Ступеньки закончились, Эйлинн ступила на пол странного зала, и её босые ноги погрузились в какую-то тягучую жидкость – она была холодной, и ноги скользили, идти приходилось очень аккуратно. Эйлинн подошла к первому дереву – сероватая кора была покрыта тёмной слизью, напоминавшей слизь на полу, казалось, она стекала на пол именно с деревьев. Листья дерева были серо-фиолетовые, тусклые. Эйлинн прикоснулась к коре, и отдёрнула руку – по её телу прошла неприятная дрожь, как будто её что-то кольнуло. Эйлинн удивлённо посмотрела на странное, вызывавшее у неё жалость дерево, ещё раз дотронулась до коры – и отшатнулась – кора на мгновение словно стала прозрачной, и под ней, словно подо льдом на поверхности реки, появилось бабушкино лицо – казалось, она враз постарела лет на десять, она смотрела на Эйлинн отрешённо, словно не узнала её… Сердце снова стучало в висках, заглушая стук того другого сердца, которое, казалось, билось совсем рядом. «Что же это?» – хотелось закричать Эйлинн, но страх сдавил горло, и из него не вырвалось ни звука. Эйлинн неосторожно отступила назад, поскользнулась, и инстинктивно схватилась за ствол дерева, чтобы не упасть. Кора опять стала прозрачной, под ней опять показалось лицо бабушки, и Эйлинн увидела, как густая чёрная жидкость заструилась по дереву, а ствол вдруг подался под её ладонью, как будто снег, начавший таять от прикосновения. У Эйлинн закружилась голова, казалось, она стала лёгкой как пёрышко и падает… Словно сон перед глазами вспыхнула картина: на Эйлинн смотрела молодая девушка с чёрными волосами в красивом сиреневом платье. Лицо девушки было перекошено от гнева. Девушка ударила её, и Эйлинн попятилась. «Ты будешь проклята! – прокричала девушка, – Ты сгинешь, пропадёшь, растворишься, ты и твои потомки! Не будет у тебя никакого будущего!». Картина сменилась: Эйлинн держала в руке цепочку из белого золота, на которой висел крупный сиреневый камень – тот самый камень… «Прости меня, Айгунн, звучал у неё в голове голос бабушки. Если бы я могла повернуть время вспять, я не сделала бы этого…», видение исчезло, Эйлинн больше ничего не видела, было только ощущение, что она падает, и в голове всё звучали удары невидимого сердца…
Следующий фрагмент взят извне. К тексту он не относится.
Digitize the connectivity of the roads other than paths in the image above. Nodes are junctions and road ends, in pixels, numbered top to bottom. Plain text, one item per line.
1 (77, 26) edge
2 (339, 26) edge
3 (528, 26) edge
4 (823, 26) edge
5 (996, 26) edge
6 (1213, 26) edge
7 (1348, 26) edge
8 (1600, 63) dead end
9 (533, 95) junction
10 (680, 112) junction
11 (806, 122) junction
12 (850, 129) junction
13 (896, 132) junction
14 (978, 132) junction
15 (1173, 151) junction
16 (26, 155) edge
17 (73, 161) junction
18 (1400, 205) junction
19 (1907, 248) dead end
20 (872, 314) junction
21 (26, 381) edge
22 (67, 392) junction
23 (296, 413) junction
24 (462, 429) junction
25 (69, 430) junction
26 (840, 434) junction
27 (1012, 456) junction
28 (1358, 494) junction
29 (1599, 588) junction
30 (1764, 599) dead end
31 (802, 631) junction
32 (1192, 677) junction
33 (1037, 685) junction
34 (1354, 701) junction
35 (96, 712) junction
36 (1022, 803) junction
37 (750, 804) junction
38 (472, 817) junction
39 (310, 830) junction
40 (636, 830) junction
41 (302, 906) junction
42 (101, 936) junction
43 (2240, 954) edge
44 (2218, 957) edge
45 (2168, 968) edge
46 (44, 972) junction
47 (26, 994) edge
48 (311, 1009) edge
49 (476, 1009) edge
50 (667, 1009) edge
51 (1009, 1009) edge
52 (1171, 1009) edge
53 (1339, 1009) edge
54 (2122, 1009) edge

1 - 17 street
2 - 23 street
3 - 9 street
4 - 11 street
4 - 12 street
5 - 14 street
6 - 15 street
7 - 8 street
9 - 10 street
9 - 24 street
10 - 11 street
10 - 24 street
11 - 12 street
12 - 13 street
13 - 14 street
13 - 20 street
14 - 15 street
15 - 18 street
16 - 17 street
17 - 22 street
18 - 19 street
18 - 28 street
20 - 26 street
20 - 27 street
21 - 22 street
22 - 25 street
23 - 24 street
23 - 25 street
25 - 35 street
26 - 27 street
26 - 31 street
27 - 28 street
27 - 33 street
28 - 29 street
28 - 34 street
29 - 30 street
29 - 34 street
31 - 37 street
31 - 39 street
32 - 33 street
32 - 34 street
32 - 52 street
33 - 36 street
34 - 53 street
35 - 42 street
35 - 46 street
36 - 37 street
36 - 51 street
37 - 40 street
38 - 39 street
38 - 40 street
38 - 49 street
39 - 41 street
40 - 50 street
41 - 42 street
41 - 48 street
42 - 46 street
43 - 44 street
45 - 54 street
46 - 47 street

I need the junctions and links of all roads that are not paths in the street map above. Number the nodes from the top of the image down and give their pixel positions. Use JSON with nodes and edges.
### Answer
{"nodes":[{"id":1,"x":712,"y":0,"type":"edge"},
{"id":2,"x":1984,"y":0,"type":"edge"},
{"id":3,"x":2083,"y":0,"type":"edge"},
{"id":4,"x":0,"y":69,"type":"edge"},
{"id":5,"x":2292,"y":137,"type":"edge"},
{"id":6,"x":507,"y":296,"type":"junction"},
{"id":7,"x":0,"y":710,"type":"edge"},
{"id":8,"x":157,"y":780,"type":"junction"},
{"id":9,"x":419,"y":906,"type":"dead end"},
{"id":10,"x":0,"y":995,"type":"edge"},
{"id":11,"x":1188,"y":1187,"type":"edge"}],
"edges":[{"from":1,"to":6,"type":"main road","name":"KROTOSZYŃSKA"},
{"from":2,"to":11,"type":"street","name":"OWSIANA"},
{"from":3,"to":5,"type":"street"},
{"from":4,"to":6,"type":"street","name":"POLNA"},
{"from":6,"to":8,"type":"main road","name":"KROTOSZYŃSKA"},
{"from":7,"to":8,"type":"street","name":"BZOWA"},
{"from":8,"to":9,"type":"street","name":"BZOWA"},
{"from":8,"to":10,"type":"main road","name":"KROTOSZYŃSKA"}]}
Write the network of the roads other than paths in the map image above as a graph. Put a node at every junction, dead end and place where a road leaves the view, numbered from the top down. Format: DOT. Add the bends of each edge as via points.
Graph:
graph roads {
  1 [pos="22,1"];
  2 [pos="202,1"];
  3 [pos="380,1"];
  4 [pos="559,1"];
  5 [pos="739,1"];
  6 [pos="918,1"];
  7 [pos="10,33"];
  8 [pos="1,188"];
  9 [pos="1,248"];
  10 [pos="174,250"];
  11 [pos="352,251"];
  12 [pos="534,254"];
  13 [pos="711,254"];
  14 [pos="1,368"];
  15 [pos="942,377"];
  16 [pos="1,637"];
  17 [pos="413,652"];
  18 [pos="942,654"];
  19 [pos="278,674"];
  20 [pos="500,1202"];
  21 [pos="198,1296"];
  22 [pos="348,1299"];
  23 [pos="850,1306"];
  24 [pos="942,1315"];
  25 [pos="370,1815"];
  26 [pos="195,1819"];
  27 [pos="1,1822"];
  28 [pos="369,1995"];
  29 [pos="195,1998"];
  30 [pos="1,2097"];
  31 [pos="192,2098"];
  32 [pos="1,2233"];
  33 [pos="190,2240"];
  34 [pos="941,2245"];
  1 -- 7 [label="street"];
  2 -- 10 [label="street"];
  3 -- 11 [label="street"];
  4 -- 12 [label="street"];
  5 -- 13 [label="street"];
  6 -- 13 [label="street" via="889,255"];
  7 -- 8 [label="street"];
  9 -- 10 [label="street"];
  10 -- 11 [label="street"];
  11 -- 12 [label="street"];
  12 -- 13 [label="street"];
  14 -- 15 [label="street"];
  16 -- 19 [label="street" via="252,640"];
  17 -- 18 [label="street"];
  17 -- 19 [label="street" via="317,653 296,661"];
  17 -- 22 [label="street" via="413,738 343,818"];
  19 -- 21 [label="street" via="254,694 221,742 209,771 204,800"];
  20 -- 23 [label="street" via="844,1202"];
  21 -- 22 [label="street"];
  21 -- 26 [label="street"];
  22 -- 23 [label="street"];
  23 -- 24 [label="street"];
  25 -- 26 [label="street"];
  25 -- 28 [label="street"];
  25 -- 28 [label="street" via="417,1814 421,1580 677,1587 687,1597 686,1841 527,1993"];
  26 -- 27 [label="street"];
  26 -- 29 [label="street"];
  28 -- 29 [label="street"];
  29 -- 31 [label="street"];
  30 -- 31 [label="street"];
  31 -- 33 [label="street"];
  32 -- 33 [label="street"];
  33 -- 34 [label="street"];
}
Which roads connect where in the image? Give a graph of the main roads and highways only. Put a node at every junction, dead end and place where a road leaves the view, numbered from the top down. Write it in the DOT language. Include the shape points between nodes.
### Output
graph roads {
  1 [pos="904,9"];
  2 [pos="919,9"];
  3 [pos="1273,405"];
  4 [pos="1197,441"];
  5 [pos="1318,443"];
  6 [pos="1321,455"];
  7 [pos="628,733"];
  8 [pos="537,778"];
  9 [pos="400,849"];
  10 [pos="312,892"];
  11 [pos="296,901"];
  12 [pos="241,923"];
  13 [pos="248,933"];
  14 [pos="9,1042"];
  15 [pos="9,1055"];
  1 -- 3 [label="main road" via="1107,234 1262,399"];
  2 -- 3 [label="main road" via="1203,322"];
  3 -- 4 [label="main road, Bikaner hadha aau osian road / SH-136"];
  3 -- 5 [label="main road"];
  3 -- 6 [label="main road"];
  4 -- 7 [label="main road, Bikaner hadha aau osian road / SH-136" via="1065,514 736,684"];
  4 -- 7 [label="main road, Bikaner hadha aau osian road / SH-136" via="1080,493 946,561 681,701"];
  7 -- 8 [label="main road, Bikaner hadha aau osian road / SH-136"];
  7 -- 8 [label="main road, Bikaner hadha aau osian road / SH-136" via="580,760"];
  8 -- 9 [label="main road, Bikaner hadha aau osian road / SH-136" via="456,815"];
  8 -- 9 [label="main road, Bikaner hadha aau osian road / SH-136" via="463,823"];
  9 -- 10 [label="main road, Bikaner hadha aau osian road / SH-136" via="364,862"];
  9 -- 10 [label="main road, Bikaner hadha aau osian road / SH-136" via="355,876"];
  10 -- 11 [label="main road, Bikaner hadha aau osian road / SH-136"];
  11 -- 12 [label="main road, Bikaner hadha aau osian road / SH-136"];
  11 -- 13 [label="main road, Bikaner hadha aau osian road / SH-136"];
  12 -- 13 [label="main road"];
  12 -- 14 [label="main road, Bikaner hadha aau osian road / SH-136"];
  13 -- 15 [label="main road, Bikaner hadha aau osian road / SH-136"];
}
Эйлинн не совсем поняла, как всё закончилось. Она не помнила, как проснулась, как открыла глаза, как накрылась с головой одеялом… Наверное, она сделала всё это непроизвольно, ещё находясь между сном и реальностью, пока её ещё не захлестнули рыдания. Ужас случившегося днём обрушился на неё разом, вслед за ужасом сна, словно один камень, падая, зацепил другой… Днём она была в напряжении, её не оставляла тревога, но всё же весь день у неё сохранялось ощущение, что всё случившееся – просто какое-то недоразумение, что всё разрешится, всё выяснится, и всё будет, как было – бабушка просто не может исчезнуть, это невозможно… И это чувство, хранившееся в глубине души, но, в сущности, хрупкое, как уверенность ребёнка в том, что мама может всегда всё исправить, унесло вслед за падающими камнями.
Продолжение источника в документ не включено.